To do:
Reproduce the lines below, swapping "series" for "data series" wherever it appears and keeping everything else unchanged. Omit the pictures from your answer.

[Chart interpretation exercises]
++++++++
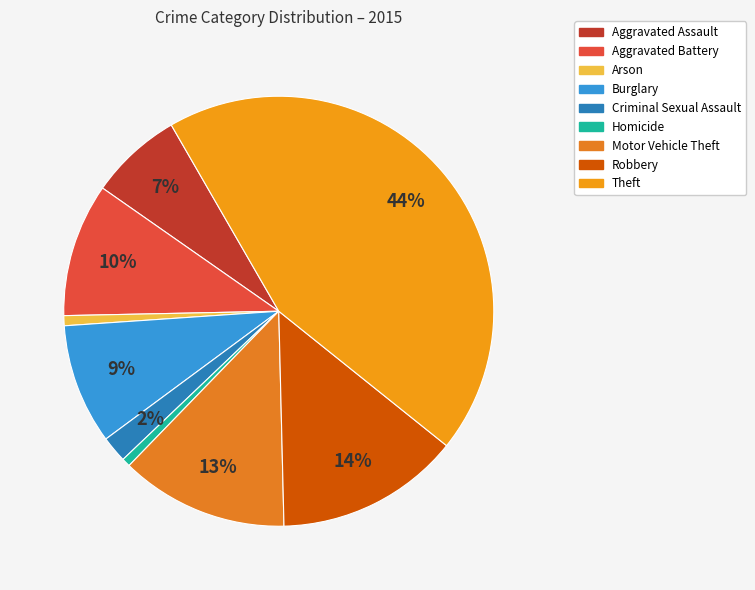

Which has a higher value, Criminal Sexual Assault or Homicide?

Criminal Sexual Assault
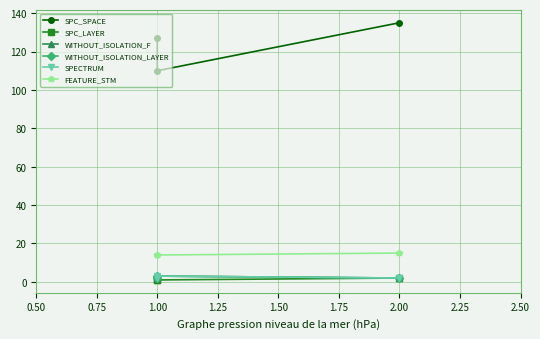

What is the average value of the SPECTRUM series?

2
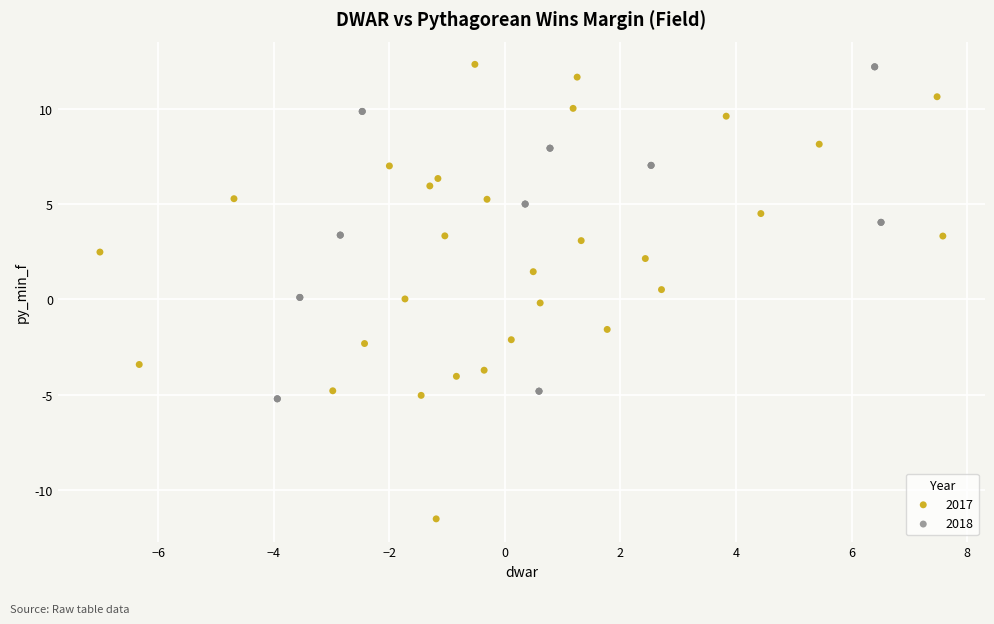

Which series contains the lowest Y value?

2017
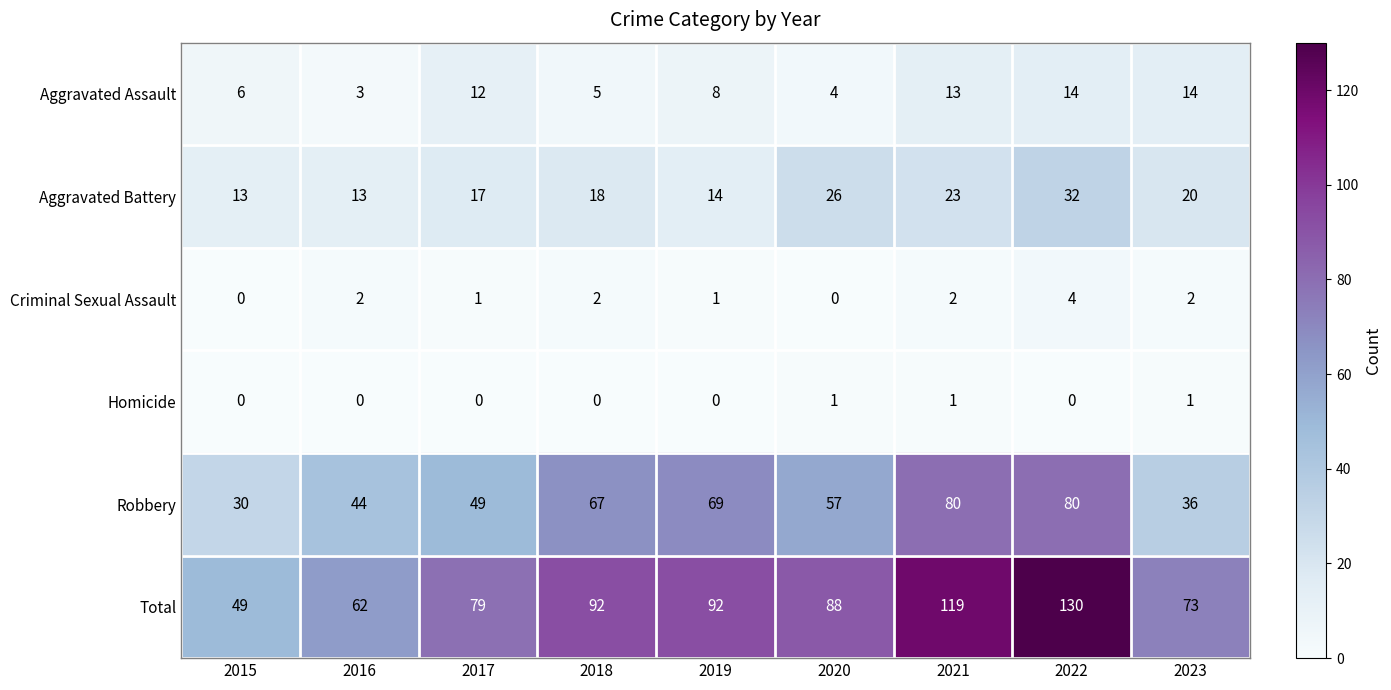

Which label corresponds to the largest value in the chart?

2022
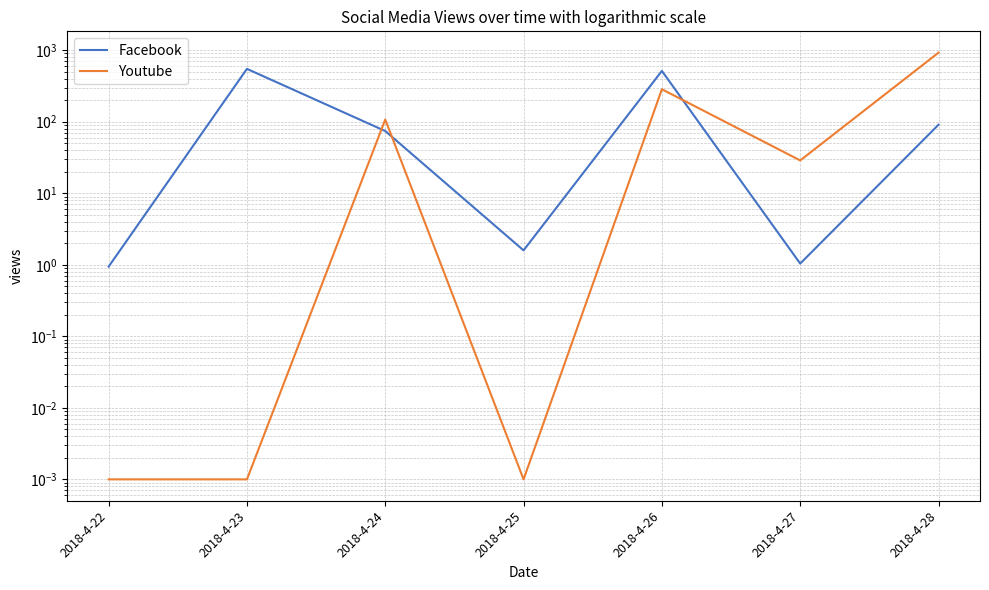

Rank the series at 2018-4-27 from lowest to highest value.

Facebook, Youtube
++++++++
Answer for this exercise:
Which has a higher value, Criminal Sexual Assault or Homicide?

Criminal Sexual Assault

What is the average value of the SPECTRUM data series?

2

Which data series contains the lowest Y value?

2017

Which label corresponds to the largest value in the chart?

2022

Rank the data series at 2018-4-27 from lowest to highest value.

Facebook, Youtube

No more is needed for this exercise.